→ GIVEN RECORDS:
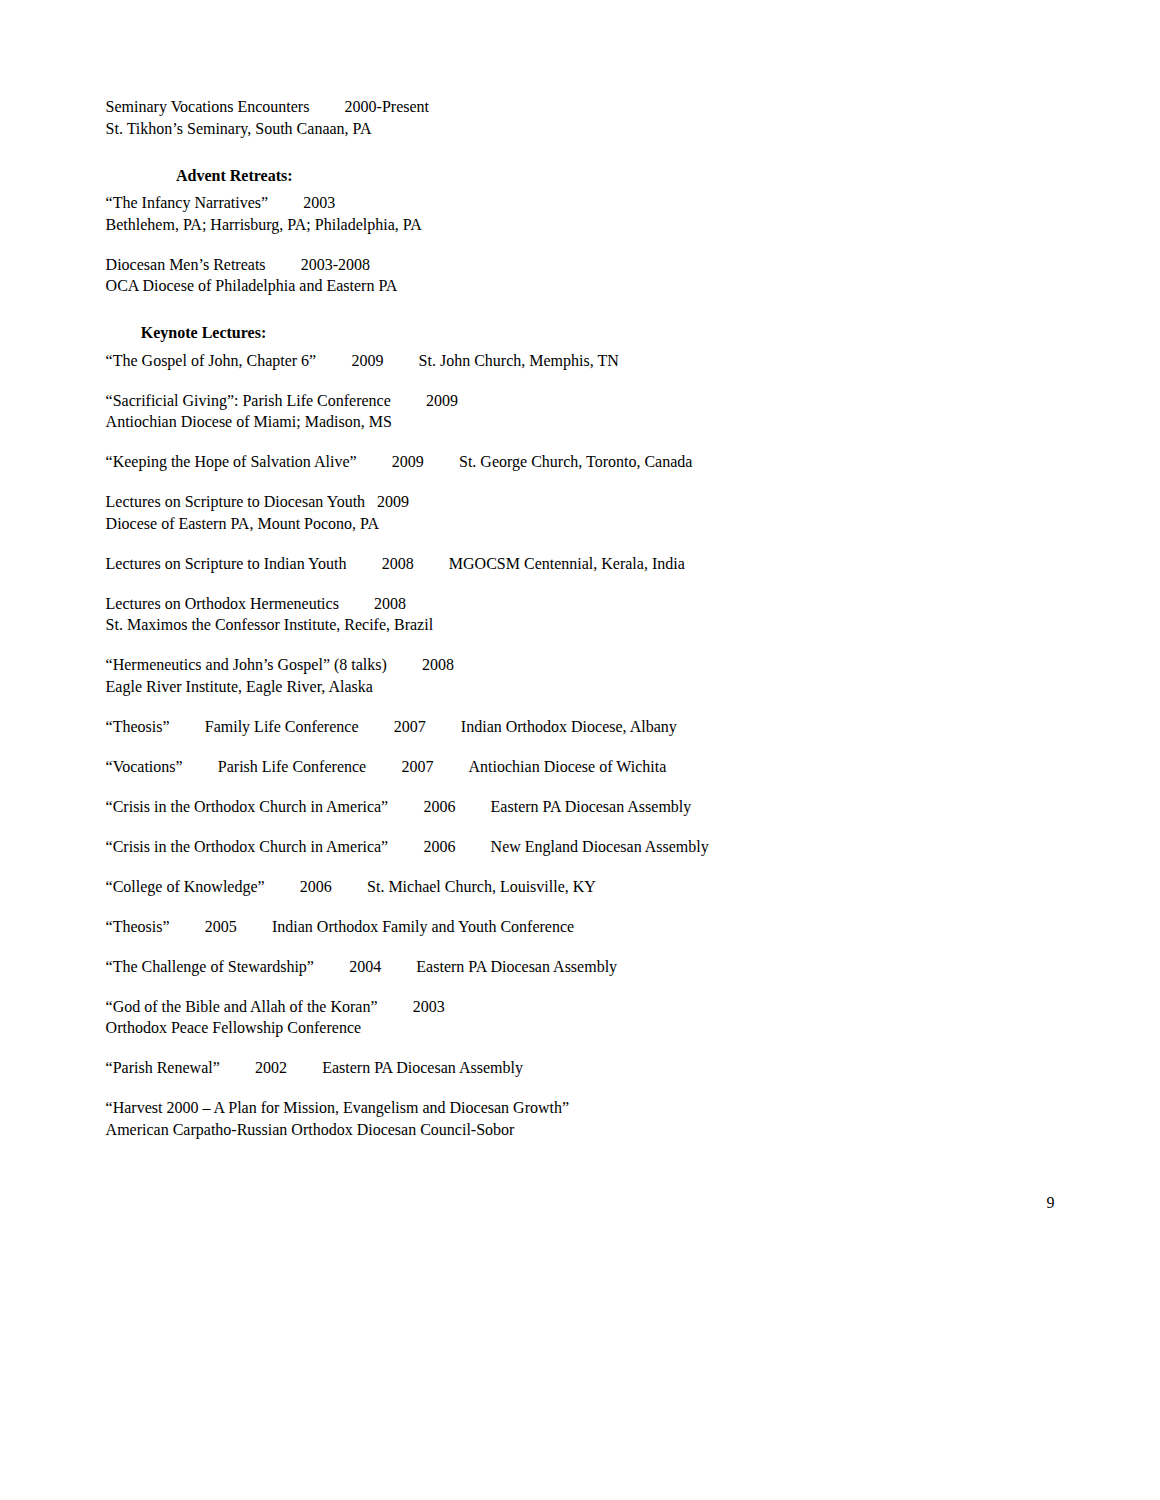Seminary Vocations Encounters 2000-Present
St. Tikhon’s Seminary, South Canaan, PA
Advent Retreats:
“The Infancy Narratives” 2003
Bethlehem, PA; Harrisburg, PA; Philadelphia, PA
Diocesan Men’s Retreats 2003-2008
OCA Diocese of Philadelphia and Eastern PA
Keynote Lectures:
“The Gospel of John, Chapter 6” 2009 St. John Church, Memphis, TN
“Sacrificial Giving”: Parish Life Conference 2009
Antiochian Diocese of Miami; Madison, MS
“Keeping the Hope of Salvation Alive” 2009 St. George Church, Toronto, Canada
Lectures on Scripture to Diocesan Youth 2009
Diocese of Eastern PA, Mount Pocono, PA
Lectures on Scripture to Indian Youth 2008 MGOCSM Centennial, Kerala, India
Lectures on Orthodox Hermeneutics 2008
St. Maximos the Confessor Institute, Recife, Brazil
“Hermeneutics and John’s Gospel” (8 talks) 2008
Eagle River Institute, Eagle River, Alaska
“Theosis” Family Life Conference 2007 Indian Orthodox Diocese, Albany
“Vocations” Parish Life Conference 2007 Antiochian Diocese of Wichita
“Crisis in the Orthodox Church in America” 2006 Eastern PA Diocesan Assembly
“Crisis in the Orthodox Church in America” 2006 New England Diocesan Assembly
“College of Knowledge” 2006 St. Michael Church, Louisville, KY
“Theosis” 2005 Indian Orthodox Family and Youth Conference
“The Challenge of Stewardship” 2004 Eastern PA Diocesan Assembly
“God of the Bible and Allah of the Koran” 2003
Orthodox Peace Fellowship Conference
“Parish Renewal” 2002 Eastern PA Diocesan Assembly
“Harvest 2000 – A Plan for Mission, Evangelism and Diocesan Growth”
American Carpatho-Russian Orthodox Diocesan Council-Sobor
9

→ PROBLEM: The expected output is every entry, retyped exactly, with all pictures removed.

→ ANSWER FOR THE TASK:
Seminary Vocations Encounters 2000-Present
St. Tikhon’s Seminary, South Canaan, PA
Advent Retreats:
“The Infancy Narratives” 2003
Bethlehem, PA; Harrisburg, PA; Philadelphia, PA
Diocesan Men’s Retreats 2003-2008
OCA Diocese of Philadelphia and Eastern PA
Keynote Lectures:
“The Gospel of John, Chapter 6” 2009 St. John Church, Memphis, TN
“Sacrificial Giving”: Parish Life Conference 2009
Antiochian Diocese of Miami; Madison, MS
“Keeping the Hope of Salvation Alive” 2009 St. George Church, Toronto, Canada
Lectures on Scripture to Diocesan Youth 2009
Diocese of Eastern PA, Mount Pocono, PA
Lectures on Scripture to Indian Youth 2008 MGOCSM Centennial, Kerala, India
Lectures on Orthodox Hermeneutics 2008
St. Maximos the Confessor Institute, Recife, Brazil
“Hermeneutics and John’s Gospel” (8 talks) 2008
Eagle River Institute, Eagle River, Alaska
“Theosis” Family Life Conference 2007 Indian Orthodox Diocese, Albany
“Vocations” Parish Life Conference 2007 Antiochian Diocese of Wichita
“Crisis in the Orthodox Church in America” 2006 Eastern PA Diocesan Assembly
“Crisis in the Orthodox Church in America” 2006 New England Diocesan Assembly
“College of Knowledge” 2006 St. Michael Church, Louisville, KY
“Theosis” 2005 Indian Orthodox Family and Youth Conference
“The Challenge of Stewardship” 2004 Eastern PA Diocesan Assembly
“God of the Bible and Allah of the Koran” 2003
Orthodox Peace Fellowship Conference
“Parish Renewal” 2002 Eastern PA Diocesan Assembly
“Harvest 2000 – A Plan for Mission, Evangelism and Diocesan Growth”
American Carpatho-Russian Orthodox Diocesan Council-Sobor
9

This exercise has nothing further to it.